**DATASET RECORDS:**
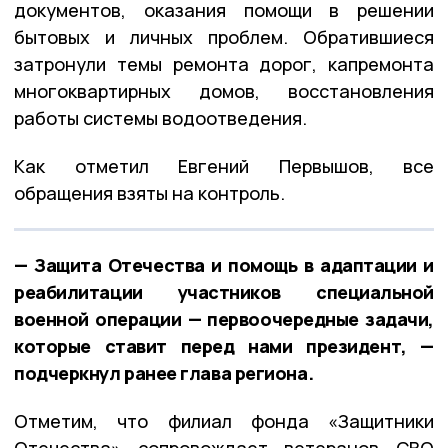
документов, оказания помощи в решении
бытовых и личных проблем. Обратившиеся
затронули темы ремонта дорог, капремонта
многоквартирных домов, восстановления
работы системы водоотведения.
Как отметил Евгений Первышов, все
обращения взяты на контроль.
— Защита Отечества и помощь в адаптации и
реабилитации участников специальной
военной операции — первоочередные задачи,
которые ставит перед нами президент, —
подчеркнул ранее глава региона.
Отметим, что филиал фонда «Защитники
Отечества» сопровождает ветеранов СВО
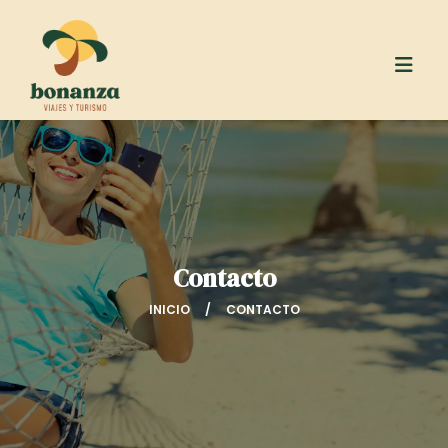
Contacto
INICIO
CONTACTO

**PROBLEM DETAILS:** Retype all the text in the listing above word for word, leaving out the pictures.

**TASK ANSWER:**
документов, оказания помощи в решении
бытовых и личных проблем. Обратившиеся
затронули темы ремонта дорог, капремонта
многоквартирных домов, восстановления
работы системы водоотведения.
Как отметил Евгений Первышов, все
обращения взяты на контроль.
— Защита Отечества и помощь в адаптации и
реабилитации участников специальной
военной операции — первоочередные задачи,
которые ставит перед нами президент, —
подчеркнул ранее глава региона.
Отметим, что филиал фонда «Защитники
Отечества» сопровождает ветеранов СВО
Contacto
INICIO
CONTACTO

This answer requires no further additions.